Steelers Decision To Sign Wallace Means They Didn’t Consider Malecki A Capable Backup Center

Like many of you, I was pretty shocked when the Pittsburgh Steelers signed offensive lineman Cody Wallace and waived John Malecki on Sunday. However, after going back through some of the preseason games of both players and doing some research, I feel that I now have better understanding of why the move was made.

While Malecki did play much better than I expected him to do during the preseason, you have to remember that he is not a natural center and on top of it all, he is an undersized offensive lineman by NFL standards. Wallace, on the other hand, is a natural center and at 6-4, 300-pounds, he has the build and measurables of an NFL interior lineman.

When Malecki first arrived at the University of Pittsburgh in 2005, he originally played defensive tackle and didn’t make the move over to the offensive side of the ball until 2008. Once he made that move, he only played right guard for two seasons.

When Malecki was signed to the Steelers training camp roster in August of 2011, the team started the process of teaching him the center position. While he did manage to stick around on the practice squad for a couple of seasons, he really didn’t receive extended playing time over the ball in preseason games until this year.

While Malecki is certainly one to be considered an overachiever, new offensive line coach Jack Bicknell Jr. wasn’t shy about talking about his weaknesses in an August interview with the Pittsburgh Tribune-Review.

“More than anything it’s his size and strength,” Bicknell told the paper.

Malecki measured in at his 2010 Pro Day at just under 6-2, and he weighed 298 pounds. While I don’t have his actually measurements, Malecki does not possess long arms or big hands.

Wallace, who was originally drafted by the San Francisco 49ers in the fourth round of the 2008 NFL Draft, had actually been on the Steelers radar prior to that draft as Ed Thompson of reported back in March of 2008 that the scrappy Texas A&M product had a pre-draft visit to Pittsburgh lined up that year.

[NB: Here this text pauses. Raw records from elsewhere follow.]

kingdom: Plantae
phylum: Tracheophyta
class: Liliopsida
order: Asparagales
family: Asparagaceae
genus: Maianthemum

Whether or not he ultimately made that visit, I do not know.

While at A&M, Wallace was a three-year starter at center for the Aggies and Rimington Trophy finalist to boot. As for his strength, Wallace was a standout power-lifter in high school, and he did 26 reps of 225 pounds at the 2008 NFL Combine.

When you watch his game tape, you can tell that Wallace is much more comfortable at center than he is at guard, so he definitely will need to improve his position flexibility with the Steelers. However, being as Kelvin Beachum figures to be the first lineman off the bench should either David DeCastro or Ramon Foster go down with an injury, Wallace will be the backup to Maurkice Pouncey at center until the Steelers Swiss Army Knife lineman can master that position as well.

In the end, Malecki wasn’t viewed by the Steelers as a legitimate backup to Pouncey, so that is the reason why they went out and signed Wallace, who they think is. Let’s just now hope that we never have to find out just how good of center Wallace actually is or can be.